EXERCISE BRIEF ->
Your answer should hold exactly the lines from the line containing "[201,333,278,345] slow- down" through the end of the entries that follow.

(Change detection data)
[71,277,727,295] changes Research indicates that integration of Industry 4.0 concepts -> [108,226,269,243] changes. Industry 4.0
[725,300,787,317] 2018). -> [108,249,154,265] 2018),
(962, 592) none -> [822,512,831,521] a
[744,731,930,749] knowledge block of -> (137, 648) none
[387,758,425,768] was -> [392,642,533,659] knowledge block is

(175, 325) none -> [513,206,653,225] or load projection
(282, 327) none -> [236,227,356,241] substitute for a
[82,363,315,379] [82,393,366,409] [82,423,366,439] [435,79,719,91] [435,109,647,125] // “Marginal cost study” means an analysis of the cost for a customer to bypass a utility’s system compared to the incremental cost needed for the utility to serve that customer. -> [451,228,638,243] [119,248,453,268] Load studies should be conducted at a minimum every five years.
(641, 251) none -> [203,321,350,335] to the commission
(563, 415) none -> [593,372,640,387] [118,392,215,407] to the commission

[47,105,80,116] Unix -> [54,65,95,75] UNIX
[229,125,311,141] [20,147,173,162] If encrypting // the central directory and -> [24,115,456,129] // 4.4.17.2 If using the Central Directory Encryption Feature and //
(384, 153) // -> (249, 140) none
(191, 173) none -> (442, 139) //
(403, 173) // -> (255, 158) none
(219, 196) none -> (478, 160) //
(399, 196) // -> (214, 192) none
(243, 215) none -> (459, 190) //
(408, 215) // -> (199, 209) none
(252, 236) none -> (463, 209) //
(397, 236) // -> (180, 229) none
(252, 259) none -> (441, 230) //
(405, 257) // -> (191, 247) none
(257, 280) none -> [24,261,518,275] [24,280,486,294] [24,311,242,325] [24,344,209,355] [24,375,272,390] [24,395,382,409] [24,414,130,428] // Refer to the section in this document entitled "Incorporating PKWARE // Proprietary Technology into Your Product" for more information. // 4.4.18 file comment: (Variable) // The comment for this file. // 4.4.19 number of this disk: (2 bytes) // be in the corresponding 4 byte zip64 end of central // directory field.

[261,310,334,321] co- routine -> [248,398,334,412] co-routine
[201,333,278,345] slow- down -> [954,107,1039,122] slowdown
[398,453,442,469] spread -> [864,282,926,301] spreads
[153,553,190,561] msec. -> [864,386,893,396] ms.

SOLUTION TO THIS TASK ->
[201,333,278,345] slow- down -> [954,107,1039,122] slowdown
[398,453,442,469] spread -> [864,282,926,301] spreads
[153,553,190,561] msec. -> [864,386,893,396] ms.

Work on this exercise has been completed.